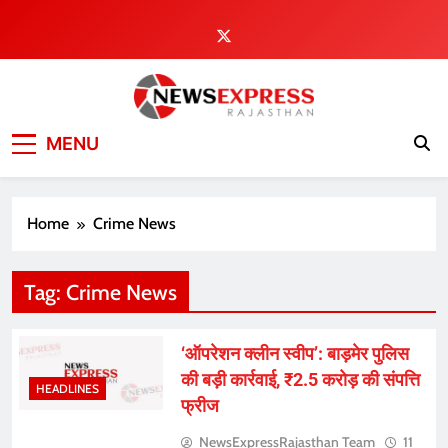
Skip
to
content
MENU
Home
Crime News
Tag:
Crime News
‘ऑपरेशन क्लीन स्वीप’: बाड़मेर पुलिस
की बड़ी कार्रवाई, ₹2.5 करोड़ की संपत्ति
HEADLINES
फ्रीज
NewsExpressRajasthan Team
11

__Problem to solve__
Copy every line of text in the records above with no changes, and omit the pictures.

__Exercise answer__
Skip
to
content
MENU
Home
Crime News
Tag:
Crime News
‘ऑपरेशन क्लीन स्वीप’: बाड़मेर पुलिस
की बड़ी कार्रवाई, ₹2.5 करोड़ की संपत्ति
HEADLINES
फ्रीज
NewsExpressRajasthan Team
11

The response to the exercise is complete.